Throw everything out the window that we used to do. I had a gentleman who used to work for me in marketing for the first, during the first leg of being in business, three, four, five years, he originally came on and ran like personal training in my first health club. And then evolved into a more managerial role there.
Then got involved in all the online stuff we did. I remember going to Dan Kennedy. Super conference in the Midwest and would go in, there’d be a presentation and he’d come out of this presentation and he would want to reinvent everything that we did. It’d be like, Oh, this guy’s talking about webinars. We have to do webinars or this guy’s talking about this approach.
We have to do that. And I’m like, each of the first four speakers, we do more revenue than, so I don’t know that we have to discard anything we can learn from them. We can see if it fits our model, but we’re not going to just discard everything we do and take a flyer on something else. But you see a lot of people who are just looking for that magic bullet, that one kind of quick hit that they think is going to transform everything, even though it contradicts everything that they teach as a coach, right?
It contradicts everything about what they teach when it comes to exercise and nutrition and recovery. And building a lifestyle that leads to long term results and better health. And
it’s something that I think the best in the industry are rooted in. They’re, they think like an investor and they understand that, okay, this, it’s back to what I said in the second thought was that, that compounding that goes on, that if I do this and I keep getting better at this, and if I’m committed to it, over time, it’s going to create such a competitive advantage that I’m going to become a category of one in my respective market.
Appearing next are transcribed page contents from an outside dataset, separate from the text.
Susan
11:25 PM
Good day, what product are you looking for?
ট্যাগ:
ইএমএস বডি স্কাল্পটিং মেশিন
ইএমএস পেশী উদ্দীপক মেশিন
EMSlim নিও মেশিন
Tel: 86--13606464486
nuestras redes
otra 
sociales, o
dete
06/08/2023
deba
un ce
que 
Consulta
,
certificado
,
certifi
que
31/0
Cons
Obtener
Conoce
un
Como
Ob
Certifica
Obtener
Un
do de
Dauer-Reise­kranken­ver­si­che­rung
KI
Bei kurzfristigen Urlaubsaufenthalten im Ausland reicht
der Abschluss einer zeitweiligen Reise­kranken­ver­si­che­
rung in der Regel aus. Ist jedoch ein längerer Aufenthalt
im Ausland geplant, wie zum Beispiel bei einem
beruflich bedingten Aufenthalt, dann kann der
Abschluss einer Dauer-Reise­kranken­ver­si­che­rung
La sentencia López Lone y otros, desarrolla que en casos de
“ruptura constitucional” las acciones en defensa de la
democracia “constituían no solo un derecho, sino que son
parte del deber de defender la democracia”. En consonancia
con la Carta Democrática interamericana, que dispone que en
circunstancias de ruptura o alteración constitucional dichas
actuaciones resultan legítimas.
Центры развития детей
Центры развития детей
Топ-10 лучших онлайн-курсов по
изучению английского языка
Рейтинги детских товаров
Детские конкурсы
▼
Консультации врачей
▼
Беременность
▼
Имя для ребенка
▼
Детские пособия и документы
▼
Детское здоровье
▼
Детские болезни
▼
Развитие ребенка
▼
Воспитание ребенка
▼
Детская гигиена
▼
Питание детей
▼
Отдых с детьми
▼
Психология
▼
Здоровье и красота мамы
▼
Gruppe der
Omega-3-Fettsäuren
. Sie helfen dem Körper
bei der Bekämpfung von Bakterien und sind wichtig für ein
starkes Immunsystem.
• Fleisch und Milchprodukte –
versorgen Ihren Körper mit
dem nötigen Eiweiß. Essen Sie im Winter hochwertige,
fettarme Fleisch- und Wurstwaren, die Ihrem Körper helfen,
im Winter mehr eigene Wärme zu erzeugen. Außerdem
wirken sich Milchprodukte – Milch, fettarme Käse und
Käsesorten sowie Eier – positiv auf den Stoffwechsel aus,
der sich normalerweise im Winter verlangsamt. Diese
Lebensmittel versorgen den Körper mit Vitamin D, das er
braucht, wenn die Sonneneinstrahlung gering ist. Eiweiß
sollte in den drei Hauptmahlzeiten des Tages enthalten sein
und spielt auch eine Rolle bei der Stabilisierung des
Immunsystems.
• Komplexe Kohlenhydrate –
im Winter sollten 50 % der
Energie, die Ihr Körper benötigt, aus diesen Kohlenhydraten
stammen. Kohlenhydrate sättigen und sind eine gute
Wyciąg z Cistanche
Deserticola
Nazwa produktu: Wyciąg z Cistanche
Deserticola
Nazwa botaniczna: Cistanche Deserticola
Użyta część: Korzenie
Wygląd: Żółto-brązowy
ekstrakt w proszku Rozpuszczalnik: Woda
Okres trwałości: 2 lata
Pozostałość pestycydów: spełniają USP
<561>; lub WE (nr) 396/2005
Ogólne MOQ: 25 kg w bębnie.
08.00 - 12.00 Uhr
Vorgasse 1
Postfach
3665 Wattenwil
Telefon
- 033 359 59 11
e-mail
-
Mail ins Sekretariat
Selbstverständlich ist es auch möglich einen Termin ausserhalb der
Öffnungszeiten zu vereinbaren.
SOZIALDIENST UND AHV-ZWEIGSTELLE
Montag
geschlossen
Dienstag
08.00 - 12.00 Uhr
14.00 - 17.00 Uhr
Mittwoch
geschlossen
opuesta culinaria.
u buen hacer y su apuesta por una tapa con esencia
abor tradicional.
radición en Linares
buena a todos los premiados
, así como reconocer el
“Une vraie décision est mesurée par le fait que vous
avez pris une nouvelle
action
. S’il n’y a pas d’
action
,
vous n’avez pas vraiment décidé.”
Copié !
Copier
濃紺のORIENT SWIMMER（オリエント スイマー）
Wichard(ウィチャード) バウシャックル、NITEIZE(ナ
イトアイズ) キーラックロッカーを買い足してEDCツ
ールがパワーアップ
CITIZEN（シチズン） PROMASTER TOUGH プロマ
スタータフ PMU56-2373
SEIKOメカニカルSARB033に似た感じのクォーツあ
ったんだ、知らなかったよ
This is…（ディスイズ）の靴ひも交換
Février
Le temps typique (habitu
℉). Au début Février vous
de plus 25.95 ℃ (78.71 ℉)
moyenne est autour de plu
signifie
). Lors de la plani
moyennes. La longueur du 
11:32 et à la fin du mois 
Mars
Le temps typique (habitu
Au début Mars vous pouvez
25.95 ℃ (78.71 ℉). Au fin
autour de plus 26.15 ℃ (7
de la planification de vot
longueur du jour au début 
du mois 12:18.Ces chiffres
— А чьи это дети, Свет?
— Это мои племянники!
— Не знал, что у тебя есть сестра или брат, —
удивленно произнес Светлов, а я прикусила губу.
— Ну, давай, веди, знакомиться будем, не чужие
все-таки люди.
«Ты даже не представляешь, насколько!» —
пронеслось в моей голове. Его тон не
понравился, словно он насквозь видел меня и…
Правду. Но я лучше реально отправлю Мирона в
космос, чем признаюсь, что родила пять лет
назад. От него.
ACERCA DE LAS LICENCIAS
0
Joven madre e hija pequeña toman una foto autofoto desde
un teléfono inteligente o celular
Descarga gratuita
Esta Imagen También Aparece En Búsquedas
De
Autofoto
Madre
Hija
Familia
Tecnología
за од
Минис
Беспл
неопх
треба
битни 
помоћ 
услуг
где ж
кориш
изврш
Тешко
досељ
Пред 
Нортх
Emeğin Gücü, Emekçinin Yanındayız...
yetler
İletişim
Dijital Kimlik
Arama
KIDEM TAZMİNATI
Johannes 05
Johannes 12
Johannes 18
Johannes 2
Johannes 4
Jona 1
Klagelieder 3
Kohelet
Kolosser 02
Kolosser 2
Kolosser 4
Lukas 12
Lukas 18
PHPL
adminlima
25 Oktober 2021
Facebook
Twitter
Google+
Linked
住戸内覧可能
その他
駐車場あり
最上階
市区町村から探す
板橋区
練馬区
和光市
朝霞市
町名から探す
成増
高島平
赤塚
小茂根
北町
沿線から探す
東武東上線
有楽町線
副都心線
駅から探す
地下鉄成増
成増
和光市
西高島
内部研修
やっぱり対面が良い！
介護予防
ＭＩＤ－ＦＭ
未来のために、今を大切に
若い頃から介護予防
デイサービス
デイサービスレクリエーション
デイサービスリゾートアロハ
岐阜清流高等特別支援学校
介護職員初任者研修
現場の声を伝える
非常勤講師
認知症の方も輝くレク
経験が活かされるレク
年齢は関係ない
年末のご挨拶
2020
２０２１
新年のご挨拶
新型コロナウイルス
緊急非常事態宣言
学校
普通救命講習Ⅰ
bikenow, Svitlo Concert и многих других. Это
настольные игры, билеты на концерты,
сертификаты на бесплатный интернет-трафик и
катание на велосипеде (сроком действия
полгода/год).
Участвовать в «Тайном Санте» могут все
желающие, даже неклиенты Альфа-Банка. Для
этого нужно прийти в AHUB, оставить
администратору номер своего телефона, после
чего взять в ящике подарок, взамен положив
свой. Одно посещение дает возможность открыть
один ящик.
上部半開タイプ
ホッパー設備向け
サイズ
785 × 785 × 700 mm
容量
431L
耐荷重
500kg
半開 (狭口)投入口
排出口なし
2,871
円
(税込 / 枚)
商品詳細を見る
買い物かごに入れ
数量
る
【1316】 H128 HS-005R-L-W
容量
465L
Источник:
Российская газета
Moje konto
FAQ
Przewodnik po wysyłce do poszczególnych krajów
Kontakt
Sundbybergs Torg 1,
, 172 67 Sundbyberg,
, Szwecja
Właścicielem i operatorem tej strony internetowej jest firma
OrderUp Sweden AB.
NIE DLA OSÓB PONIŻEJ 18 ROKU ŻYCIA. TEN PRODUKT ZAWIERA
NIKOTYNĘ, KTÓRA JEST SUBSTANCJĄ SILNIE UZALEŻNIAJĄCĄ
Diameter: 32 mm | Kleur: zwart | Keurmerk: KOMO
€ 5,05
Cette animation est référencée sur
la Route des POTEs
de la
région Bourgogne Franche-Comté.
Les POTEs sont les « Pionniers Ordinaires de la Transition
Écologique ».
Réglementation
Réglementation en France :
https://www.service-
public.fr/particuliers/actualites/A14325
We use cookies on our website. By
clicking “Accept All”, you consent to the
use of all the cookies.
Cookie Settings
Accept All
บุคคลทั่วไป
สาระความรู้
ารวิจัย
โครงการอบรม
So those are three things that I think have been just separators, but common characteristics of these high achieving business owners. They’re not only commonalities, but they’re, it’s why they’re high achieving business owners. It’s. It’s always interesting that the people that I talked to that they’ve seen social media posts of big numbers and gaudy revenue statistics or whatever else, and they get caught up in that.
And they think that this one thing is what did it all for somebody. And it’s never one thing. It’s always a way of operating. It’s always a way of thinking. It’s always rooted in consistency. See. Almost without exception, not just from the business owners that I’ve had in coaching programs that I’ve had as private clients, but even from an observational standpoint with the other businesses that I’ve just seen from afar in our industry, they, they’ve all the best ones have all followed that same trajectory.
So there’s a lesson there. If you want to build a great business, that is a great business, five years from now, 10 years from now, maybe 15 years from now as well. Then focus on the things that I just talked about and start to discard the or at least stop paying attention to all that shiny object stuff.
And if you do, you’re going to find yourself starting to reap some of the rewards of that consistency and that compounding. And before you know it, you’re going to have the best business in your market, just like the people that I’m talking about.
Thanks for listening to this episode of The Fitness Business School.